Catholic education was developed around two fundamental principles. These were the Fordigraph and the Gestetner. Lessons, assignments, exams, Mass sheets, the words of prayers and the lyrics of hymns were cranked through these machines in astonishing numbers. No teacher was ever happier than when running off a new class set on the Fordigraph. They were probably high on the smell of the ink. And, after the running off, those on detention would be required to fold and collate the material. There were boys in my year who developed folders finger, a swelling of the index finger, which made it difficult for the victim to pick his nose.
In 1989, I was a young teacher in a Catholic school when the boss decided it was time for the last Gestetner to go. We had photocopiers now. The whole staff room stood in stunned silence as reams of the hairy foolscap paper needed to absorb the wet ink were loaded onto a skip. It was the fall of the Berlin Wall.
All these memories came to mind recently as our parish faced an unexpected crisis.

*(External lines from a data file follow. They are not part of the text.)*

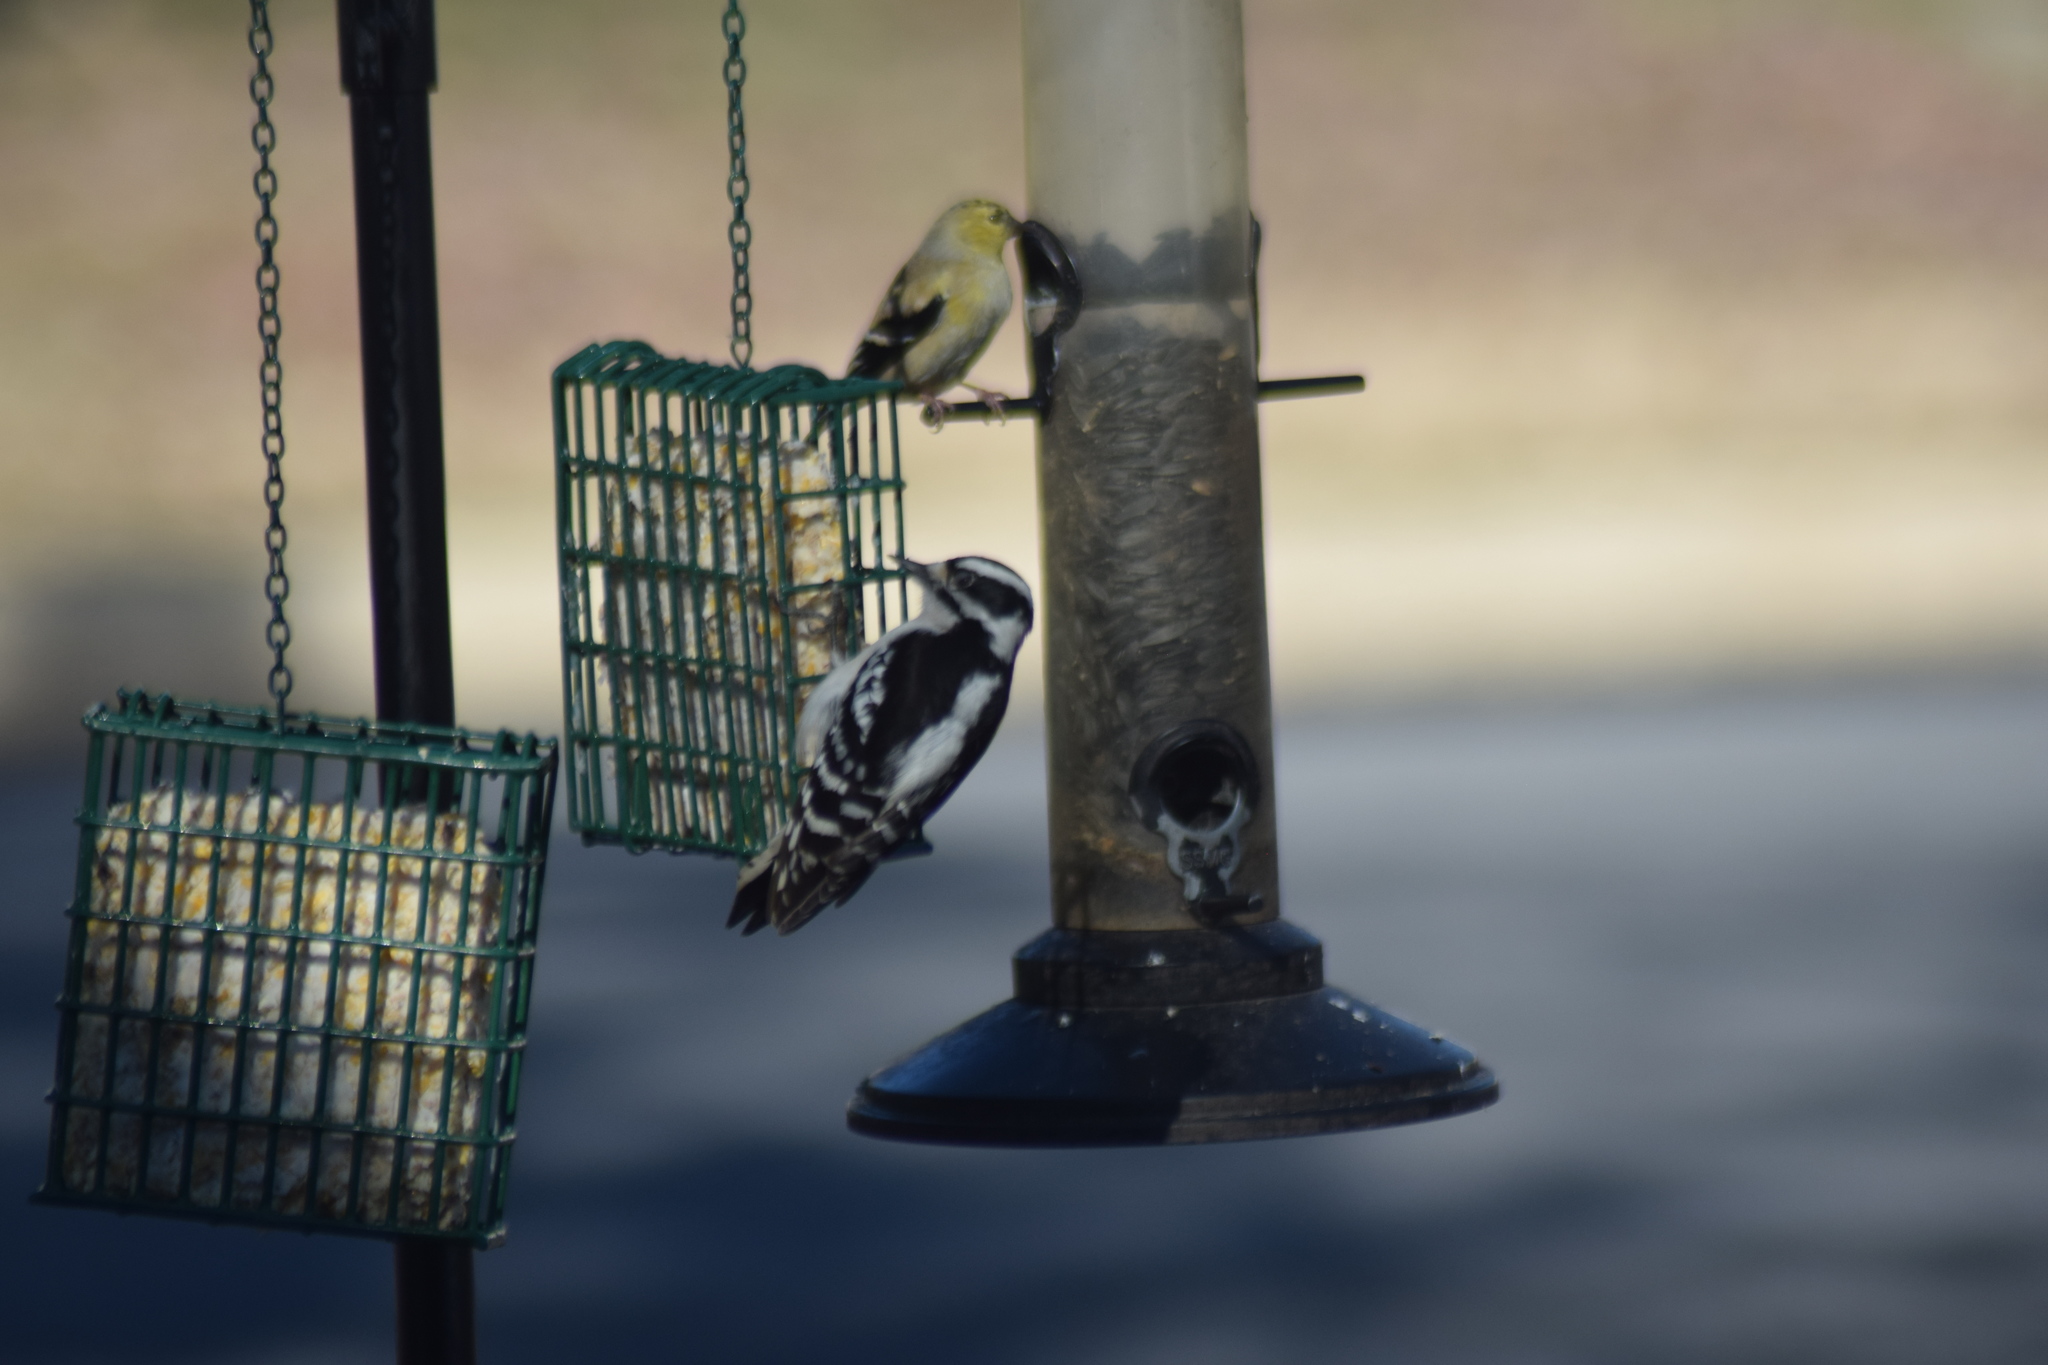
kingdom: Animalia
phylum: Chordata
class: Aves
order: Piciformes
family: Picidae
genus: Dryobates
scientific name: Dryobates pubescens
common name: Downy woodpecker
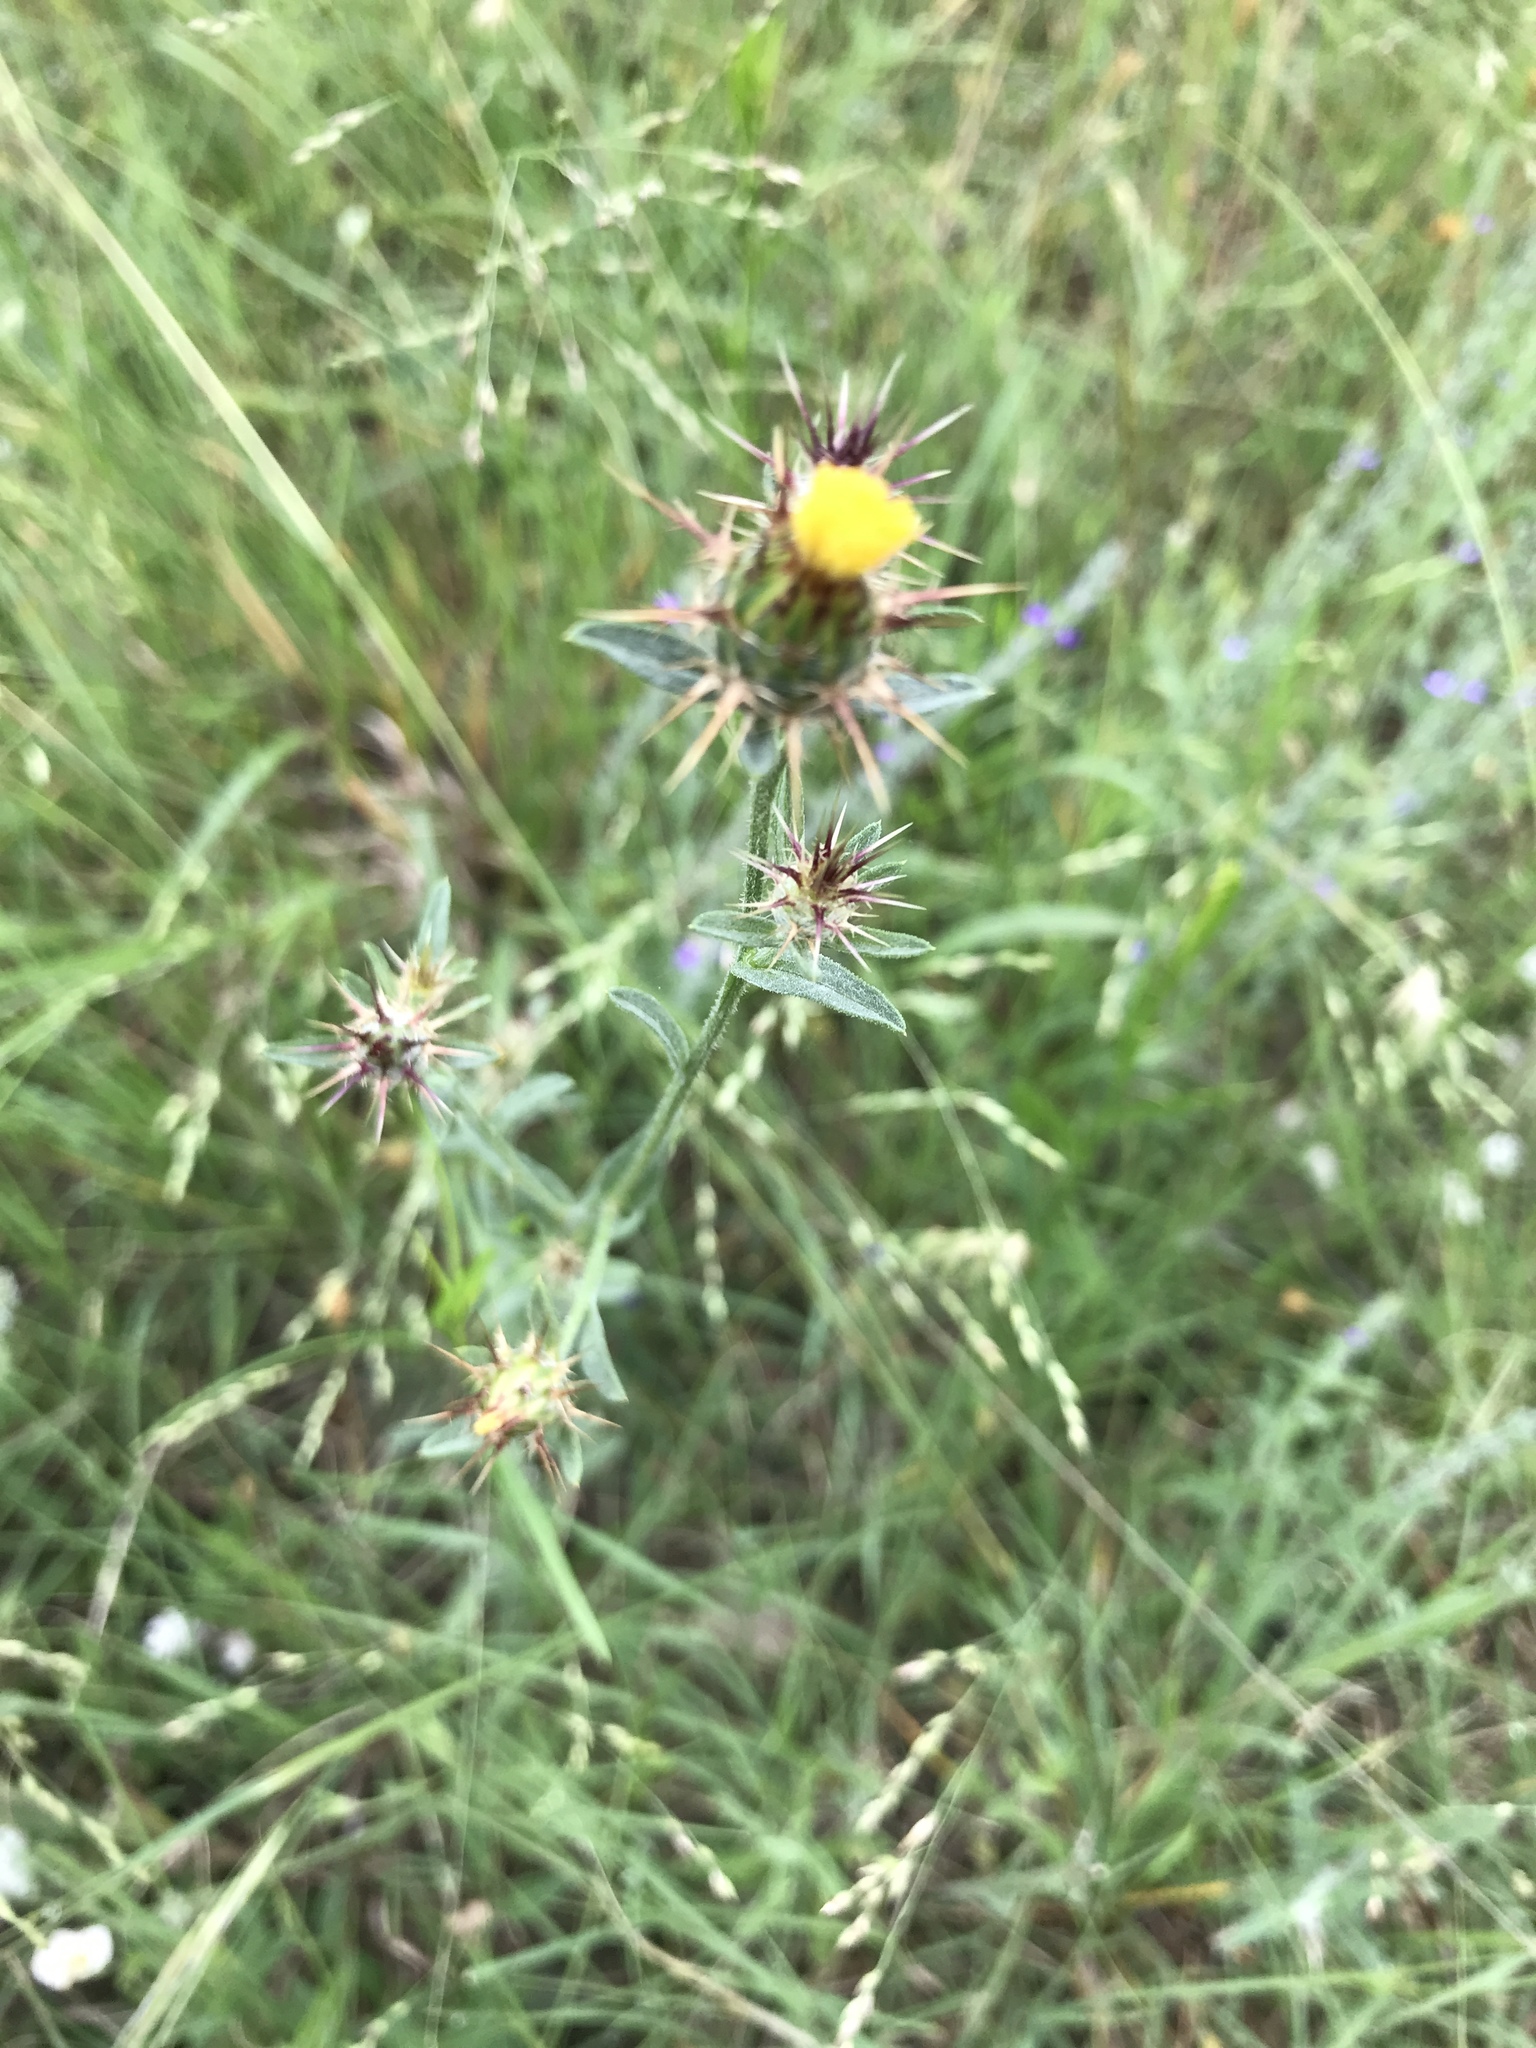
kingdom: Plantae
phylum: Tracheophyta
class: Magnoliopsida
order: Asterales
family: Asteraceae
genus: Centaurea
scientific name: Centaurea melitensis
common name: Maltese star-thistle
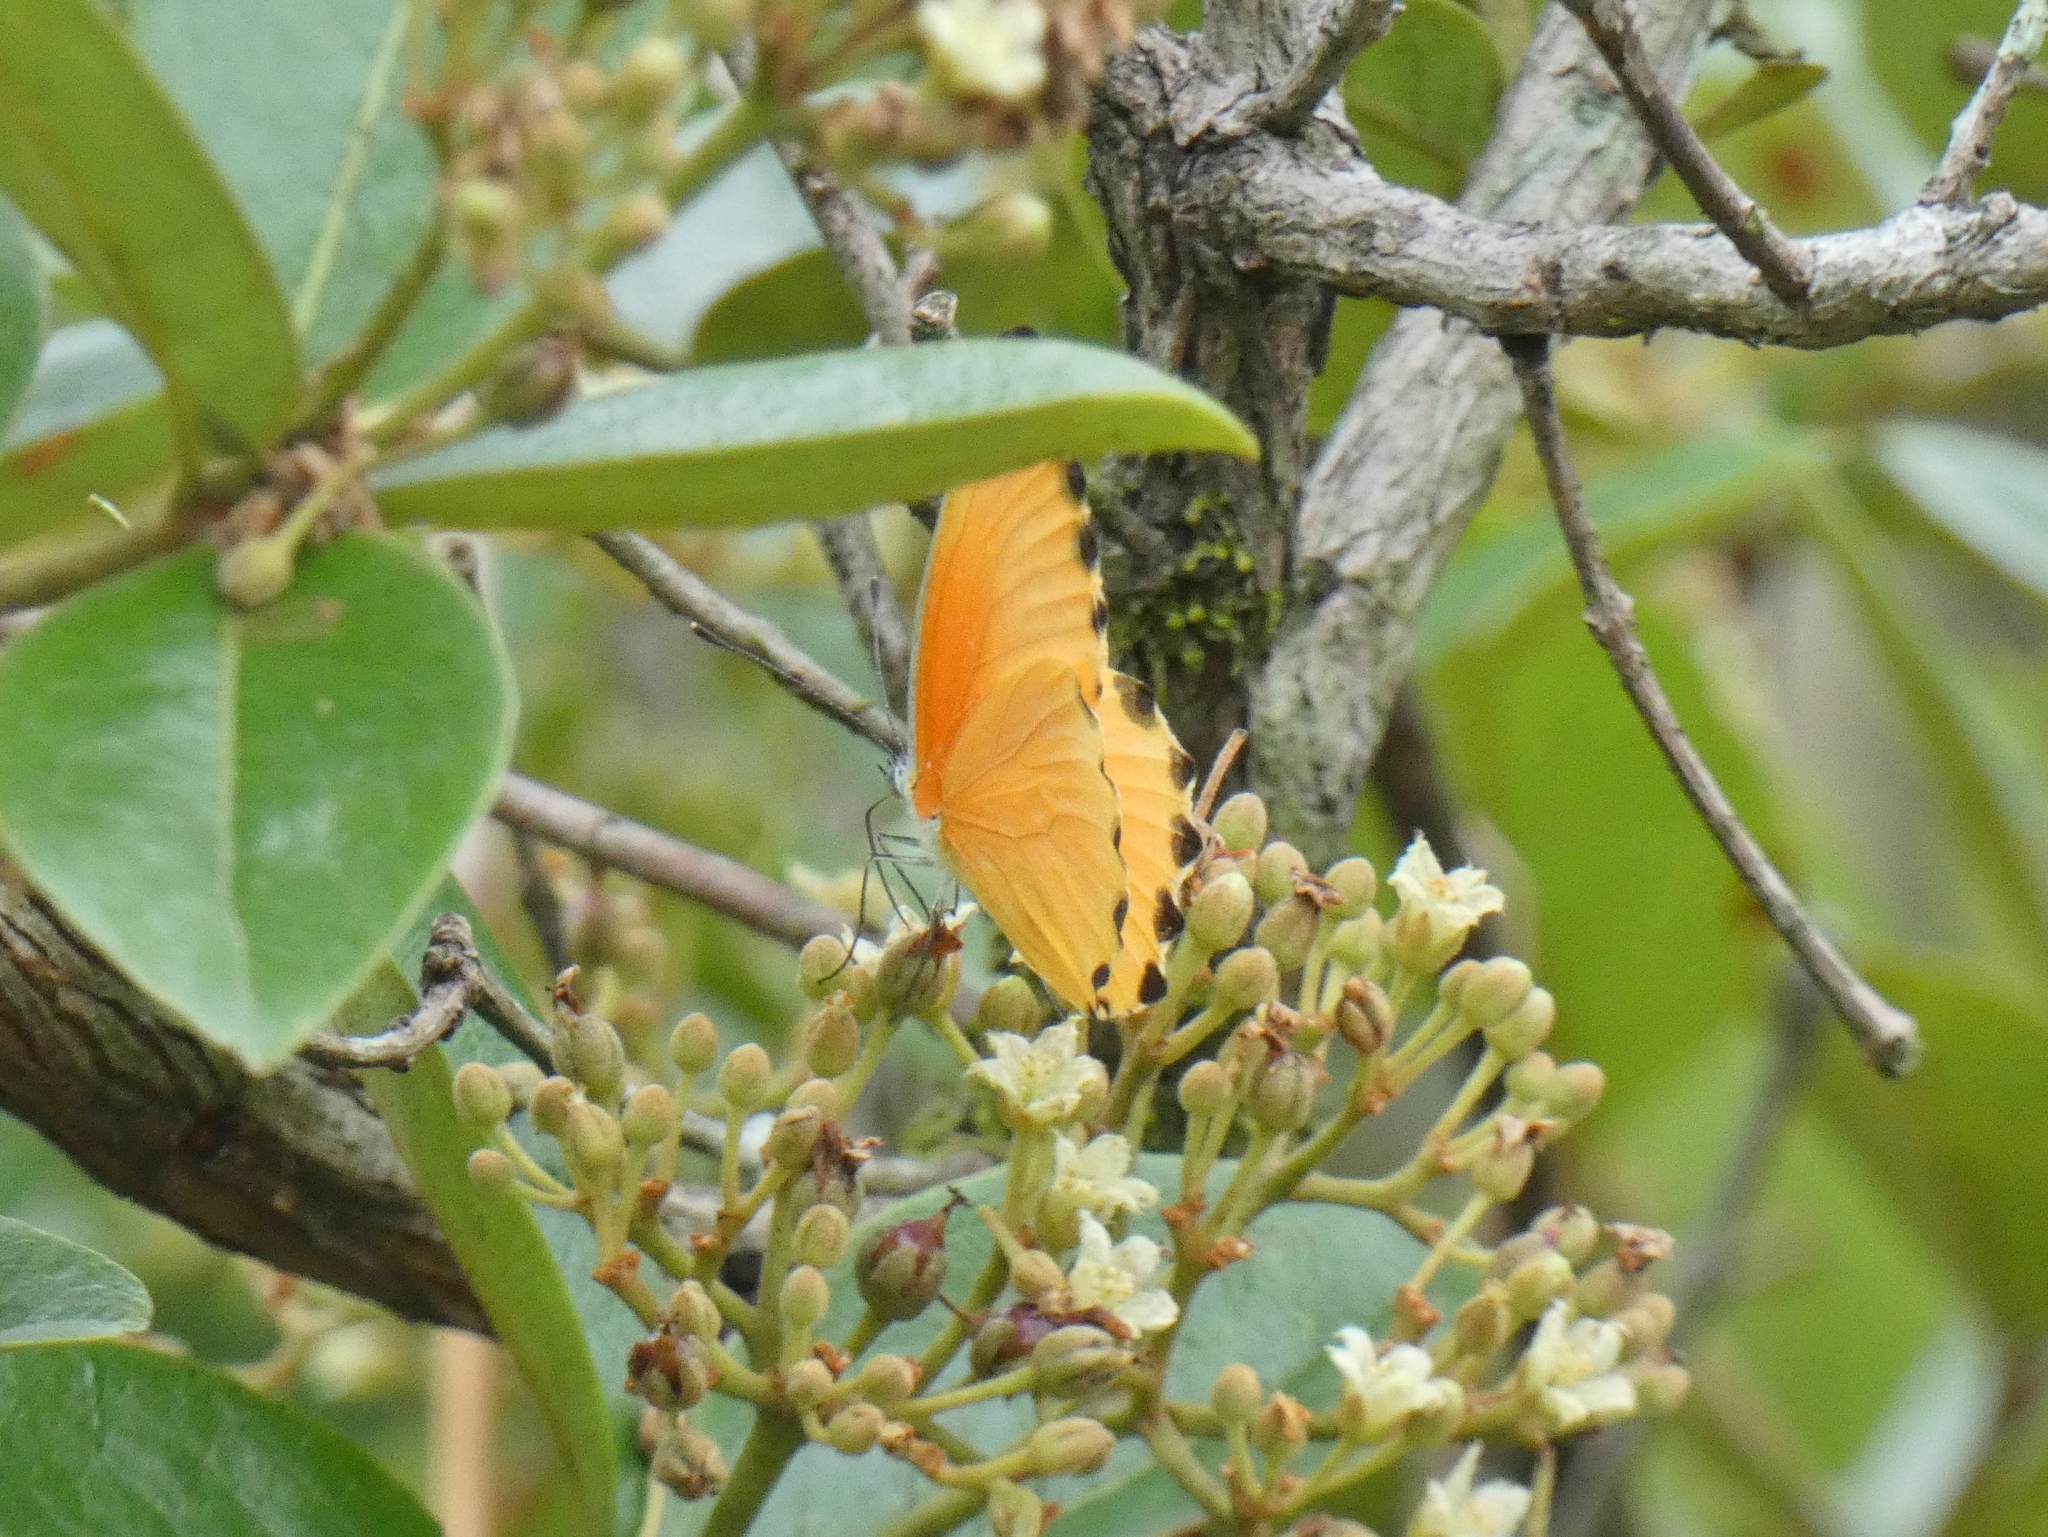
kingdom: Animalia
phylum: Arthropoda
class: Insecta
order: Lepidoptera
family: Pieridae
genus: Mylothris
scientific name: Mylothris agathina
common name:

Our Mass sheets come from a publisher that prints the readings and prayers of the day on one side, leaving the other side for the parish to customize with its own messages and announcements. They had always been folded so that the official part faced outwards and the local part faced inwards. But a new priest came along and started to have them folded the other way, so that our parish details and activities were now turned outwards and thus given greater prominence. There was a lot of feeling on this issue and eventually it came before the parish council. After lengthy discussion, it was decided that the sheets would be put out unfolded and parishioners could fold them according to their own taste. It was the kind of fruitless discussion that makes you grateful for Jesus reassurance that the church itself would never fold.
But there was an important issue lurking even in such triviality. The folding of the Mass sheets highlights two quite different ways of being Catholic. For some, the experience of faith starts with an external formal authority, represented by the finely printed readings and responses that we bring in from afar and that look official. For others, it starts locally, in a more personal experience, represented in this case by news of the meals roster for helping the elderly and requests for prayers for the sick, the deceased, the newly wed and the newly born. As far as I can tell, about half the parish is folding their sheet one way and half the other. The boy in front of us folds his into a paper plane.
Michael McGirr lives in Australia. His travel comedy, Things You Get For Free, is published in the United States by Grove Atlantic.